Friday, March 6, 2009

Is Religious Education Psychological Cloning?

By Dr Numan Gharaibeh

Xenophanes suggested that men (yes, men) arbitrarily attributed human-like qualities to gods:
“But if cattle, or lions, or horses had hands….then the horses in drawing their gods would draw horses; and cattle would give us pictures and statues of cattle; and therefore each would picture the gods to resemble their own constitution. Aethiopian [sic.] gods–snubnosed [sic.] and black, Thracians—blue eyed and blond.” It certainly was (and is) an ancient genius insight by Xenophanes: we created gods in our image and not vice versa.

In a new millennium, a new century, and in the golden age of science and technology one would’ve expected religious fervor to start a gradual decline. Unfortunately, judging by the first 8 years of the new millennium, religious extremism does not seem to be declining. One would have liked the global financial system to have fared as well. How can we explain that (if at all possible)?

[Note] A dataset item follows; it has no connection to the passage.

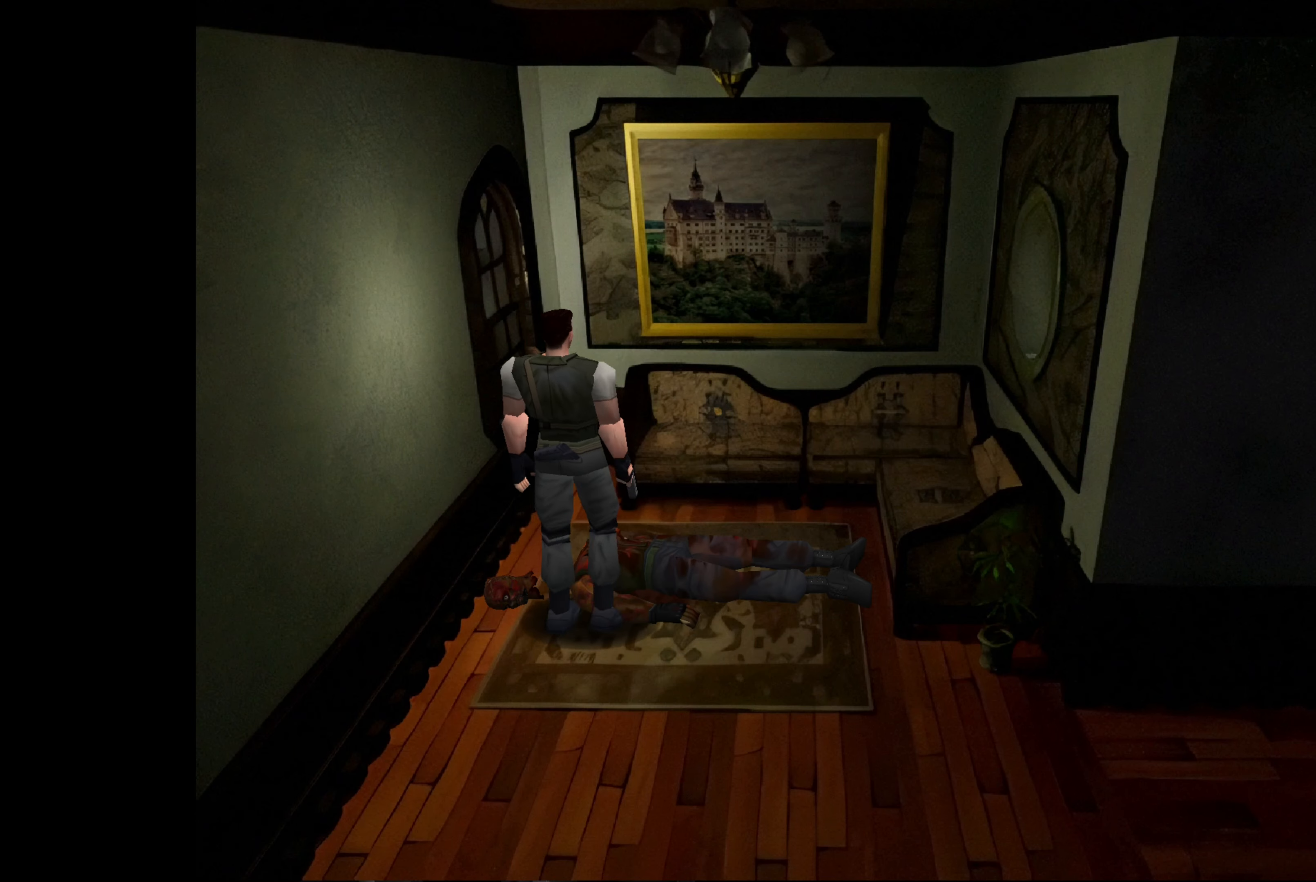
{"buttons": ["CIRCLE"], "left_stick": "up-right", "right_stick": "center", "events": [[317, "CIRCLE", "down"], [384, "left_stick", "up-right"]]}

One clue to the answer is that in science and technology we no longer believe (and may laugh at) what we believed 50 years ago, while in religion people still believe what was believed 500 or even 5000 yeas ago. So, what is religion’s secret in immunizing itself against change?

Here is one clue. By the time most children reach at the age of abstract reasoning–the consensus is that it is by age 12, but one may argue as late as 20 or never in some cases–they typically would have gone through as many years of education and indoctrination. The process of education/indoctrination may have other names as well: instruction, acculturation, socialization, assimilation, tutoring, rearing, upbringing, etc. The essence, however, is the same, creating a future adult in our own psychological image: believing what we believe, behaving as we behave, and carrying on our legacy and tradition.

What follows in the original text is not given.